At a glance
ClinicalIndex Comparison RecordStandardized by ClinicalIndex from the ClinicalTrials.gov record · verify against the source.
Optimization of Treatment With Adalimumab (HUMIRA): A Multi-center, Randomized, Single Blind, Controlled Clinical Trial
In Brief
An observational study evaluating DAS28-IOMS, 0SJ-IOMS, and 1 other intervention for Rheumatoid Arthritis (RA). Completed, enrolled 309 participants across 1 site.
Detailed Summary
The purpose of this trial is to assess the effect of two Intensive Outpatient Management Strategies (IOMS) versus Routine Care (RC) on the outcomes of patients with Rheumatoid Arthritis (RA) that are treated with adalimumab. This is a multi-center, randomized, controlled, parallel group, single (patient) blind trial. A total of 300 patients (100 per group) with RA will be recruited from approximately 40 sites across Canada.
Study Details
Timeline
Interventions
Investigators randomized to DAS28-IOMS will be expected to adapt their therapeutic approaches in relation to the defined targets, i.e. to optimize adalimumab treatment according to individual patient's responses to treatment in order to achieve a DAS28 score of \< 2.4.

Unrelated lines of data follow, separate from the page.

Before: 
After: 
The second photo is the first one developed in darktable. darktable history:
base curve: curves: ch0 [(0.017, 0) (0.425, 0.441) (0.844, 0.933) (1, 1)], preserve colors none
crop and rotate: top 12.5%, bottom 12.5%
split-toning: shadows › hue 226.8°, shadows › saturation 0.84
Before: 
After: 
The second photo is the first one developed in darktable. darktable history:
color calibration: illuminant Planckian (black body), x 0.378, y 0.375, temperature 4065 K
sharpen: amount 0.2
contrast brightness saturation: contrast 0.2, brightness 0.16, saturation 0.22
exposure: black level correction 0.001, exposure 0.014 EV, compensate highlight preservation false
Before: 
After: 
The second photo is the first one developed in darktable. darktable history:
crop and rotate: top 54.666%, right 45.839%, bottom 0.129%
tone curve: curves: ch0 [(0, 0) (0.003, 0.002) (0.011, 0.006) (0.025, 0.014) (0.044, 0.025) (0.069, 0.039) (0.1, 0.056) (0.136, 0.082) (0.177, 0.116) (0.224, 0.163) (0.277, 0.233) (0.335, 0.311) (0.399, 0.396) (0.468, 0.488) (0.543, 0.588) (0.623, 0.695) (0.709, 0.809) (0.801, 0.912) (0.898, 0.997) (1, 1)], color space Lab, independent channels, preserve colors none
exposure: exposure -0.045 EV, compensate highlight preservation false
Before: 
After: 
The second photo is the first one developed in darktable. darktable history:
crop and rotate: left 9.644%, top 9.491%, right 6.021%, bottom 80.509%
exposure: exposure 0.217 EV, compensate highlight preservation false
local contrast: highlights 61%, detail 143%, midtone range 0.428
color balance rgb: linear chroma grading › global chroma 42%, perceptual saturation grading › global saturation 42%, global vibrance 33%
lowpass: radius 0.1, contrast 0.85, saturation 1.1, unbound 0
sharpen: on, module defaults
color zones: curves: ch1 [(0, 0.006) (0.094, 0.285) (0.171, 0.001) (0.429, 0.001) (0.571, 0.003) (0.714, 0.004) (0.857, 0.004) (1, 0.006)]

Investigators randomized to 0SJ-IOMS will be expected to adapt their therapeutic approaches in relation to the defined targets, i.e. to optimize adalimumab treatment according to individual patient's responses to treatment in order to achieve a swollen joint count of 0.
Investigators randomized to RC will NOT be expected to adapt their therapeutic approaches to a pre-defined target. They will optimize adalimumab treatment according to individual patient's responses to treatment as per routine care and according to their own judgment.